Let’s not forget about former Minister of Petroleum and Burra Sahib extraordinaire, Mani Shankar Aiyer. He left the union cabinet to spend more time being mean and distant to every guest on every NDTV show. But nothing encapsulates his personality like an article he wrote last year for Outlook magazine. In it, he whined about not being served champagne in first class while he was travelling in an American airline. He was also angry at being addressed by his name by people he thought were beneath him. His exact words were “Democracy in America apparently means the right of the lower orders to be rude to their social superiors.”

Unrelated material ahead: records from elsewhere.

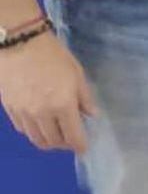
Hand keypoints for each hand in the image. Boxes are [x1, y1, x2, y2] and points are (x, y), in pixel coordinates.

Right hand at [0, 31, 97, 153]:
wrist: (20, 45)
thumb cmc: (53, 56)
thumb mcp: (76, 73)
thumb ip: (85, 97)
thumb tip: (92, 114)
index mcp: (63, 105)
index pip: (72, 135)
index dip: (79, 145)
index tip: (84, 148)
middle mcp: (42, 115)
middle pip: (53, 141)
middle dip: (64, 144)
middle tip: (71, 139)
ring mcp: (24, 114)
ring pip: (36, 139)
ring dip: (48, 141)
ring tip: (56, 136)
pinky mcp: (10, 111)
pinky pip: (23, 130)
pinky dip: (33, 132)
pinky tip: (40, 126)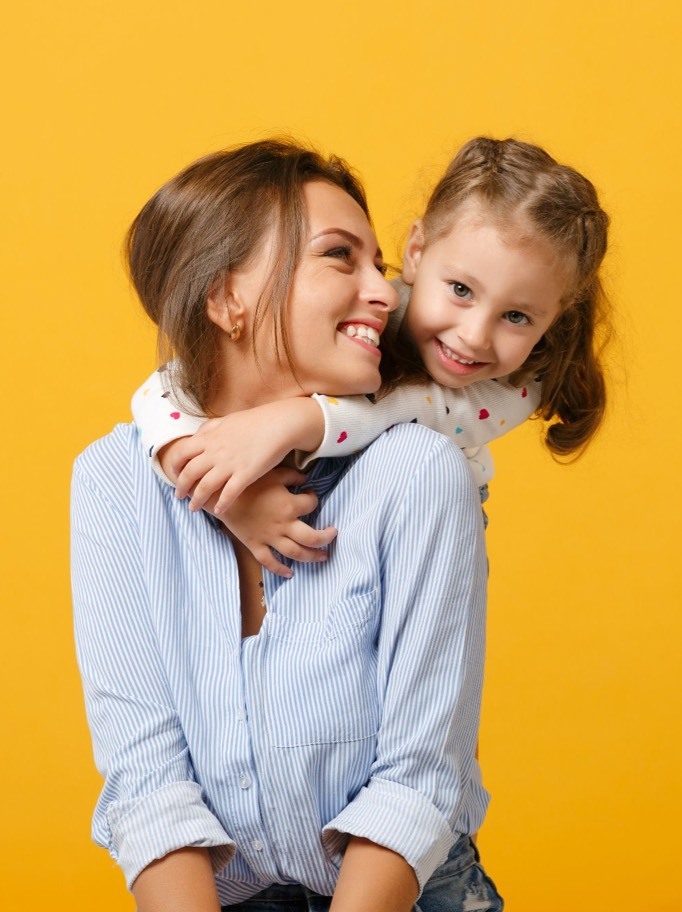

HOW DARE THEY ADDRESS HIM BY HIS FIRST NAME? HE HAS MORE MONEY THAN THEM FOR PETE’S SAKE! He gets invited to the best parties! He appears on teevee! Why didn’t they prostate in front of him? They treated him like a . . . . normal! Preposterous! It was very brave of Mr Aiyar to not have reported this incident to the American state department. As everybody knows, the state department’s only purpose of existence is to make sure all Indian VIPs visiting America are treated with the respect they deserve. Also, for future reference, the only acceptable salutations are: A) SIR DR MANI SHANKAR AIYAR SIR, B) HIS EXCELLENCY MANI SHANKAR AIYAR THE EIGHTH and C) MANI HONEY. Mani remembers a time when social superiors were not forced to mix with the rest. Everybody knew their place in the world. The rich would be treated with the importance they deserved and the rest would be . . . . well, who cares about the rest? That was a golden age! When sitting in premier class meant something. If you asked for champagne, you would get champagne. If you asked for caviar, by jove, you would get caviar. And now? First class just means that you have more leg space than those unfortunate masses forced to travel in economy.